Clearly Veronica! And I like road trips so I’ll say drive. Sadly, it’s still desktops for me.

14 - David W. McFadden once said that books come from books, but are there any other forms that influence your work, whether nature, music, science or visual art?

I’ve already sort of answered this. Science is one inspiration for me. Also popular culture.
And, yes, nature, of course.

15 - What other writers or writings are important for your work, or simply your life outside of your work?

There are so many it’s hard to answer. I’ll just name a few. Emily Dickinson. William
Carlos Williams
, Robert Creeley, George Oppen, Lorine Niedecker, Ron Silliman, Lyn Hejinian, Fanny Howe, Rachel Loden, Bob Perelman. I could go on, but I won’t. There are some younger (than me) writers I admire too: Peter Gizzi, Ben Lerner, Catherine Wagner, Graham Foust, Katie Degentesh, Joe Massey, Kevin Davies – just to name a few.

16 - What would you like to do that you haven't yet done?

Mainly, I want to keep writing! I guess I’d like to write longer poems. That has always been hard for me.

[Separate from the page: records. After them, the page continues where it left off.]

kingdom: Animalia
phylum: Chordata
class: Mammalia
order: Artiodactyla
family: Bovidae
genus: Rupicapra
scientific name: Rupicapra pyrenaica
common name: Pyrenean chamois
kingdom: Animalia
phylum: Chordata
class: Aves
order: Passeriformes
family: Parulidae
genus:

17 - If you could pick any other occupation to attempt, what would it be? Or, alternately, what do you think you would have ended up doing had you not been a writer?
I’m romantic about mathematicians. If I had the chops, I might have liked to have done that. Writing algorithms must be like writing poetry. But I don’t think I had the gift. I would have also loved to have been a musician.

18 - What made you write, as opposed to doing something else?

I don’t know. I started very early – when I was in kindergarten. I guess it was a love of words and, as I said before, a sense of puzzlement.

19 - What was the last great book you read? What was the last great film?

The last books of poems that blew me away were Kevin Davies’ The Golden Age of Paraphenalia and Rachel Loden’s Dick of the Dead. As for novels, the last great novel I read was Roberto Bolano’s 2666. And films? Nothing really recent. I like David Lynch, esp. Mulholland Drive and Guy Maddin – say My Winnipeg.

20 - What are you currently working on?

I’m working on a book of poems called Money Shot. I have 58 pages done. I figure it will take me another year to finish – knock wood.